Gericht: «Querdenker»-Demonstration bleibt verboten

Eine «Querdenker»-Demonstration gegen die Corona-Politik am Mittwoch in Berlin bleibt verboten. Das entschied das Verwaltungsgericht der Hauptstadt in einem Eilverfahren.

Verwaltungsgericht Berlin

© dpa

Ein Hinweisschild weist auf das Verwaltungsgericht Berlin hin.

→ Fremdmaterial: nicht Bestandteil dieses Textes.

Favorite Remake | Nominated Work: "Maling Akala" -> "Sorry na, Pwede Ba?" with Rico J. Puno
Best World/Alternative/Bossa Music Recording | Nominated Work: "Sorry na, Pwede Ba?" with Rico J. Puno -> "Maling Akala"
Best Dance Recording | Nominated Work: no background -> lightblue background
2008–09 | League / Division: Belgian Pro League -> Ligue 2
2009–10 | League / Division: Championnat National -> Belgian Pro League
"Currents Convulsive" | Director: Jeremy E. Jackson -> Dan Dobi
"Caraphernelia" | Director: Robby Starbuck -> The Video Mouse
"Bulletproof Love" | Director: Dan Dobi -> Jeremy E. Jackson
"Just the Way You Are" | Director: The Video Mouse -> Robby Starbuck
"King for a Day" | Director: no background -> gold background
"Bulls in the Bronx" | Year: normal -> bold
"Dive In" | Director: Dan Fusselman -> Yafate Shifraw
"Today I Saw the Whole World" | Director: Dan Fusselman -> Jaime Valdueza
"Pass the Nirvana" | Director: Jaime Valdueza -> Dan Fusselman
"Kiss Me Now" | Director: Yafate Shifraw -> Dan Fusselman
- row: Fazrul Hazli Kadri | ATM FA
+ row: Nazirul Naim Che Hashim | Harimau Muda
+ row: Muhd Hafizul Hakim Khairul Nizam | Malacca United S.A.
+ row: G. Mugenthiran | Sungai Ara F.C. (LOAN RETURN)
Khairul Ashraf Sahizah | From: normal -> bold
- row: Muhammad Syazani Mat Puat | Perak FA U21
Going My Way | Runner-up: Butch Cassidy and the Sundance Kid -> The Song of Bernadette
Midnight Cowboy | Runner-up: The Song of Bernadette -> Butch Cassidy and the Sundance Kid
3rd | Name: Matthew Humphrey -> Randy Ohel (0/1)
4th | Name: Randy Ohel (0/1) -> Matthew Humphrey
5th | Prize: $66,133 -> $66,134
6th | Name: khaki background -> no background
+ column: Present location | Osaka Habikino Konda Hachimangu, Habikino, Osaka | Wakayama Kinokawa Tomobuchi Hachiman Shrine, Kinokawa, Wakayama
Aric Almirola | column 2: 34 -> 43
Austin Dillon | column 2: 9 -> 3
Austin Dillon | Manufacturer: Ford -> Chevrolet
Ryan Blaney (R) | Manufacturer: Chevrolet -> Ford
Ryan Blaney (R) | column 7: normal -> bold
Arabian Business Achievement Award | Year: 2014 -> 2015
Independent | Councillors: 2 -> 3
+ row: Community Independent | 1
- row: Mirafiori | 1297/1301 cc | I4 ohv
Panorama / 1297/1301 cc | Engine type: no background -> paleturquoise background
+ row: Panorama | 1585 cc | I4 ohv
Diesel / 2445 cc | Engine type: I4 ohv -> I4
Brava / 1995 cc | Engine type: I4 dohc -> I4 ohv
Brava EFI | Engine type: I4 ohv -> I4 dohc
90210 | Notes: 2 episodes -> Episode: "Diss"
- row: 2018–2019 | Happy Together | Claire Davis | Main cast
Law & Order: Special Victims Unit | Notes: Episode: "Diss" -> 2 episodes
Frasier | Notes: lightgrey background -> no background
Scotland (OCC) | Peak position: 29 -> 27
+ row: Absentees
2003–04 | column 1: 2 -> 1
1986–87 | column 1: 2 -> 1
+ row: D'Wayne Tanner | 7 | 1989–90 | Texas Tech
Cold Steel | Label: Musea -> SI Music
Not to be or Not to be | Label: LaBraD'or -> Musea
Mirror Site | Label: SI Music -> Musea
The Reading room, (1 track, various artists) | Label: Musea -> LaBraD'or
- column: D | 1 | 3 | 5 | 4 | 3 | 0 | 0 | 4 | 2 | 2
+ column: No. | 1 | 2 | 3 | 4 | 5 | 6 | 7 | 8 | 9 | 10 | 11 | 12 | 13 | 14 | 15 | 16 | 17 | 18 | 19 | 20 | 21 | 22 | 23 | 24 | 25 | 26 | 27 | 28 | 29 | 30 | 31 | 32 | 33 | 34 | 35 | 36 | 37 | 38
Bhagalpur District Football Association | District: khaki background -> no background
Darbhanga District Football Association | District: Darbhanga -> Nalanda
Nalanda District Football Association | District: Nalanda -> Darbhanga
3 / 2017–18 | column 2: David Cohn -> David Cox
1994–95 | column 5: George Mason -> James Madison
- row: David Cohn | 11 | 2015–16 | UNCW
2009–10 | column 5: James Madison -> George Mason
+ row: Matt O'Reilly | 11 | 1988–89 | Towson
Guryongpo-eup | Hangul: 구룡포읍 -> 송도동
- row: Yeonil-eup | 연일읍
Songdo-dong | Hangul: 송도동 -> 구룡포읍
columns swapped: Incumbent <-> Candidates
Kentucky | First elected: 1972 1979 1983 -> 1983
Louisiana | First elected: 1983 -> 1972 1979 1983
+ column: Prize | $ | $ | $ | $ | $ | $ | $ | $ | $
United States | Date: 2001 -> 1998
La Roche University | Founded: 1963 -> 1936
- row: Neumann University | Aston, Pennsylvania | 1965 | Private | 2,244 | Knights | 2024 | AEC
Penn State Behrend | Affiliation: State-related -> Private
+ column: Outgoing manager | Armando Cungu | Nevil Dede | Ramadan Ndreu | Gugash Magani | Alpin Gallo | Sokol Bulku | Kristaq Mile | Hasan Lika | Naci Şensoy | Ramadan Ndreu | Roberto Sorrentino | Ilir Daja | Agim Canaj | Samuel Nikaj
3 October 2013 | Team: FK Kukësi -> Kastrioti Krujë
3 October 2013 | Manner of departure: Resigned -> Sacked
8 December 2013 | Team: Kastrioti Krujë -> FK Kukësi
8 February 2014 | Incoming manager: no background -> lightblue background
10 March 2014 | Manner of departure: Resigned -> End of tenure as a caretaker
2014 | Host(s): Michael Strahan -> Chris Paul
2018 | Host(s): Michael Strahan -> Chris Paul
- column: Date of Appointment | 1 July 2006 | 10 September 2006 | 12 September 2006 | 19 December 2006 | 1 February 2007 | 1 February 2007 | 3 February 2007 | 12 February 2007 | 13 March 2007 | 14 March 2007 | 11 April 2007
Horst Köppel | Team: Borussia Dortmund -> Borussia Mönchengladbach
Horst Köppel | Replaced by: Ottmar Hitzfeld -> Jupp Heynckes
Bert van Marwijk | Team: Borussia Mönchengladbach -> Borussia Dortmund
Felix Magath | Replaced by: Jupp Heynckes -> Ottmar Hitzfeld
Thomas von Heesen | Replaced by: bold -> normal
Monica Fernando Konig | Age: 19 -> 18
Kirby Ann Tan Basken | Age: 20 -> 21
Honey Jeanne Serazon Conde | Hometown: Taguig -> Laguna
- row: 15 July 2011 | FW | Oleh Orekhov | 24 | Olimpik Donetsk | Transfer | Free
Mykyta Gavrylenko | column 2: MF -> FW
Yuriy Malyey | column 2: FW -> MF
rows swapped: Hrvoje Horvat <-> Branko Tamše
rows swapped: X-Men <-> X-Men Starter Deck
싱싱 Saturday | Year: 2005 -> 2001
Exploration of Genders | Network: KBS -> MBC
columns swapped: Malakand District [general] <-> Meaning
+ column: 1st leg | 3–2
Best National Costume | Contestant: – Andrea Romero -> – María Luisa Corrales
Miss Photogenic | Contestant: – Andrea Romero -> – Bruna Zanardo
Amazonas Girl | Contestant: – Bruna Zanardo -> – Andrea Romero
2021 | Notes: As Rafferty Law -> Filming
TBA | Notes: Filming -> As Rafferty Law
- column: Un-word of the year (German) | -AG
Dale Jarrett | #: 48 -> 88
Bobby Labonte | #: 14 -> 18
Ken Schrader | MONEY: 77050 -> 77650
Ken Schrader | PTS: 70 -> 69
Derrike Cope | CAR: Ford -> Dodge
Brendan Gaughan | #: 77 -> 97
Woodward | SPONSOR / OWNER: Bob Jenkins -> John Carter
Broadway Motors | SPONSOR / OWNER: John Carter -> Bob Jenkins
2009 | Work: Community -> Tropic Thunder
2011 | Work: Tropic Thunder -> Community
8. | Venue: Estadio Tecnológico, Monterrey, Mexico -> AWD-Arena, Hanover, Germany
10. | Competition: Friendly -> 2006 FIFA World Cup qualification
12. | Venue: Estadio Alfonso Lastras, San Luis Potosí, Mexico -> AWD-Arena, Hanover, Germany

Damit wurde das Verbot der Polizei bestätigt, wie weiter mitgeteilt wurde. Protestiert werden sollte gegen die Änderung des Infektionsschutzgesetzes, über die der Bundestag am Mittwoch beriet. Dazu gab es am 21. April 2021 außer der verbotenen Demonstration aber auch noch weitere Proteste.
Eine Versammlung unter freiem Himmel könne bei einer unmittelbaren Gefährdung der öffentlichen Sicherheit untersagt werden, so das Gericht in seiner Verbotsbegründung für die «Querdenker»-Demonstration. Von der Versammlung würden unmittelbare Gefahren für das Grundrecht Dritter auf Leben und körperliche Unversehrtheit einhergehen. Ausschlaggebend seien die negativen Erfahrungen mit zahlreichen Versammlungen seit Oktober 2020, die jeweils einen vergleichbaren Teilnehmerkreis aus der «Querdenker-Szene» angesprochen hätten. Deren behauptete Rechtstreue sei ein bloßes Lippenbekenntnis, so das Gericht.
Allerdings waren mehrere Protestveranstaltungen gegen die Corona-Schutzmaßnahmen angemeldet. Seit dem Vormittag protestieren laut Polizei rund 8000 Kritiker auf der Straße des 17. Juni. Mindestabstände werden nach Polizeiangaben immer wieder missachtet, in großen Teilen wird demnach kein Mund-Nasen-Schutz getragen. Mehr als 40 Demonstranten seien deshalb vorübergehend festgenommen worden, hieß es. Die Polizei ist mit einem Großaufgebot von rund 2200 Beamten im Einsatz. Das Reichstagsgebäude sowie das Brandenburger Tor wurden weiträumig abgesperrt.